Stored items ▸
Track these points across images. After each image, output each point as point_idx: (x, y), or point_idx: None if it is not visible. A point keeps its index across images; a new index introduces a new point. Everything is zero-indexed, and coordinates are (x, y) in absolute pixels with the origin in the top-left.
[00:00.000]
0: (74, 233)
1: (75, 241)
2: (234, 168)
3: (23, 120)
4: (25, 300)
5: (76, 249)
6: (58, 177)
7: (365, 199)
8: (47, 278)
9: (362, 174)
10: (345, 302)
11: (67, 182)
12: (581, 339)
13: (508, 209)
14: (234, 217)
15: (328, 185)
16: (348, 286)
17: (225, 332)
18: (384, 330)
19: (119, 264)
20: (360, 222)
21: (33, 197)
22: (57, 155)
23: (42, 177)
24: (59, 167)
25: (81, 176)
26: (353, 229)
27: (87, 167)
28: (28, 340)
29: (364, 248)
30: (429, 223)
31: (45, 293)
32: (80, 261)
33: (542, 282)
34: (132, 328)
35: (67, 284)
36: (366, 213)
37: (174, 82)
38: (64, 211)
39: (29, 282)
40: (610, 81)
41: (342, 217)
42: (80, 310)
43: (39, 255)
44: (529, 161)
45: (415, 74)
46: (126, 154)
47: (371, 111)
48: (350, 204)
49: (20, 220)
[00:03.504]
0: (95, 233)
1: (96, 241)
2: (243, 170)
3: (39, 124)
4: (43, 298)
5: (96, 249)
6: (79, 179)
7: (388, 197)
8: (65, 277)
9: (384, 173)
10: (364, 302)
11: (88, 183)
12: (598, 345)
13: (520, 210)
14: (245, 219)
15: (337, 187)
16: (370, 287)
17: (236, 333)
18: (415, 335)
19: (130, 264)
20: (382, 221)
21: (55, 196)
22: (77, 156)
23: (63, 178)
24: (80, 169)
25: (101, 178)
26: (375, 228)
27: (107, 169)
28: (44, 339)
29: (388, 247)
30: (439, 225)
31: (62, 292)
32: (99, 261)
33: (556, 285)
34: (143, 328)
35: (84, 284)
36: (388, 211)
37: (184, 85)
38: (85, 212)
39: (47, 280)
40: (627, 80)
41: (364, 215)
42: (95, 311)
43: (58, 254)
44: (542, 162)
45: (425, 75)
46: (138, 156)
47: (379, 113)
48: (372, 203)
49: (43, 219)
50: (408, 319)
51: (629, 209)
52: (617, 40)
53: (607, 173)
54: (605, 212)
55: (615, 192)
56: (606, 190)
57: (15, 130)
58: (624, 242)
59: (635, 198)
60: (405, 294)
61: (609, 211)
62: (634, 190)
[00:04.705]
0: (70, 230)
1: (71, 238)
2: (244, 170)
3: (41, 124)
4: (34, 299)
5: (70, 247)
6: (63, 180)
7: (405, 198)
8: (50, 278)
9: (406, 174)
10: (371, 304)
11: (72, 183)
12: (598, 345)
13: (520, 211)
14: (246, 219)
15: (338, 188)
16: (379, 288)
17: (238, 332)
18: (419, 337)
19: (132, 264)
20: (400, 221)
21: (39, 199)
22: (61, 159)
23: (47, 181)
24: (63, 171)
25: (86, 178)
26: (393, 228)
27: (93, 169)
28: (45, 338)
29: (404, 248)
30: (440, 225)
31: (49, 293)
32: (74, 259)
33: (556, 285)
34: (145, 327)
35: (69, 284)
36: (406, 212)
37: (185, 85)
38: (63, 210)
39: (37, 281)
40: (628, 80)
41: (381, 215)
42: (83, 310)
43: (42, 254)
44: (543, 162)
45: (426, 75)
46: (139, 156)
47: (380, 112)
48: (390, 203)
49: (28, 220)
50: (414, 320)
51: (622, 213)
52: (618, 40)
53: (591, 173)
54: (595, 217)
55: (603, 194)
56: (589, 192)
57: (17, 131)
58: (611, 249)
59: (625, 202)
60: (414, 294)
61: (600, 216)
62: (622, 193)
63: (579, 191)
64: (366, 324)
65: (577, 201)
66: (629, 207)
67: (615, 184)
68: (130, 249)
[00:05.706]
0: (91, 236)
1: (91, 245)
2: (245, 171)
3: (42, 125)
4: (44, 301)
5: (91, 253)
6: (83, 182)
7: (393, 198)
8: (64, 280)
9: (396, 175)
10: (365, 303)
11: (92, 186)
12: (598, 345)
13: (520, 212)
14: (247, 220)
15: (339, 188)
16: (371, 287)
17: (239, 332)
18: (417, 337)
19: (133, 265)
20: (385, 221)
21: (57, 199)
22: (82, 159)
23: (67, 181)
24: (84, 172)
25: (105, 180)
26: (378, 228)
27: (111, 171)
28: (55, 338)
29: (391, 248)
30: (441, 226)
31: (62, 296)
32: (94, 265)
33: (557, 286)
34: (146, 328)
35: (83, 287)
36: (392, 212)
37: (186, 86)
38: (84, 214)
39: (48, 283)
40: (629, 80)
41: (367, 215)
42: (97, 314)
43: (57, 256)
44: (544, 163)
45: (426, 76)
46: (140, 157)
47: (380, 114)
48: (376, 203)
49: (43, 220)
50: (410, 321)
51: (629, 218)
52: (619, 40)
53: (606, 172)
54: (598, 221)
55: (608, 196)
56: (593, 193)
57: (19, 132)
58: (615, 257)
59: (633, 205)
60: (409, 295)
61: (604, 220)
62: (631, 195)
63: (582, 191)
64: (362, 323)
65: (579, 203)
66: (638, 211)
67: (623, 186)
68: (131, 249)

What the task requires ▸ Once the line with "7: (365, 199)" is found in the records above, print exactly that line and every line after it through the line with "31: (45, 293)".

Response to the exercise ▸
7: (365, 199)
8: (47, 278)
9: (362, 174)
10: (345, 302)
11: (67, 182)
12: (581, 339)
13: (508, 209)
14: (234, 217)
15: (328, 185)
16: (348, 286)
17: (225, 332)
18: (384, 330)
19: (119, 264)
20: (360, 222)
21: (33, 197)
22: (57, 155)
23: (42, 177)
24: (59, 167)
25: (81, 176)
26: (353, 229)
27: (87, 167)
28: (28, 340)
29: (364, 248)
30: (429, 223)
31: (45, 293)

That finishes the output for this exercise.